National certification schemes shall set out rules related to the cancellation of a certificate of conformity.
CHAPTER VIII RECORDKEEPING AND PROTECTION OF INFORMATION
Article 18 Retention of records
National certification schemes shall contain requirements for certification bodies concerning a record system for all relevant information produced in connection with the conformity assessment activities that they perform, including data issued and received by wallet providers and by the electronic identification schemes under which the wallets are provided. The records of such information shall be stored in a secure manner. The records may be kept electronically and shall remain accessible for as long as required by Union law or national law, and for at least five years after the cancellation or expiry of the relevant certificate of conformity.
National certification schemes shall set out requirements for the holder of the certificate of conformity to store the following information securely for the purpose of this Regulation, and for at least five years after the cancellation or expiry of the relevant certificate of conformity:
(a) records of the information provided to the certification body or any of its sub-contractors during the certification process;
(b) specimens of the certified wallet solution.

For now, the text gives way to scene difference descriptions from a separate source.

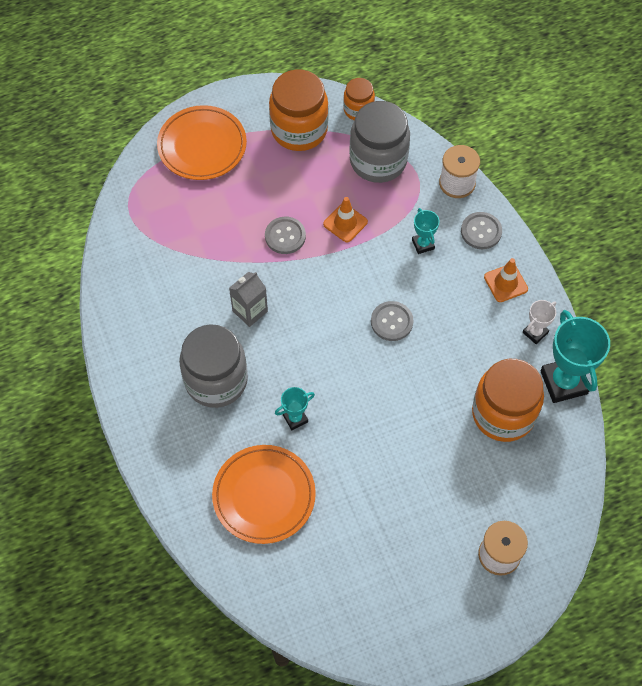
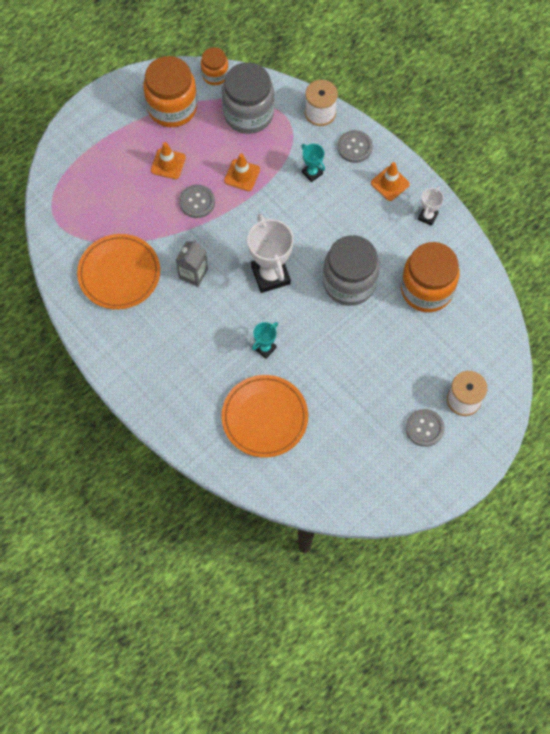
camera: 20 degrees left, 5 degrees up
(202, 146) = (96, 147): orange plate -> orange plate (119, 274)
(216, 380) = (189, 339): grey jar -> grey jar (349, 283)
(270, 186) = (168, 164): none -> orange traffic cone
(333, 340) = (270, 275): none -> white trophy
(391, 322) = (311, 245): grey button -> grey button (424, 428)
(563, 382) = (464, 249): turquoise trophy -> none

National certification schemes shall require the holder of the certificate of conformity to make the information referred to in paragraph 1 available to the certification body or the supervisory body referred to in Article 46a(1) of Regulation (EU) No 910/2014 upon request.
CHAPTER IX FINAL PROVISIONS
Article 20 Transition to a European cybersecurity certification scheme
This Regulation shall be subject to a periodic review, the first on the adoption of the first European cybersecurity certification scheme for wallet solutions and the electronic identification schemes under which they are provided, with the objective of taking into account the contribution of such a European cybersecurity certification scheme to the overall certification of wallet solutions and the electronic identification schemes under which they are provided.
Article 21 Entry into force
This Regulation shall enter into force on the twentieth day following that of its publication in the Official Journal of the European Union.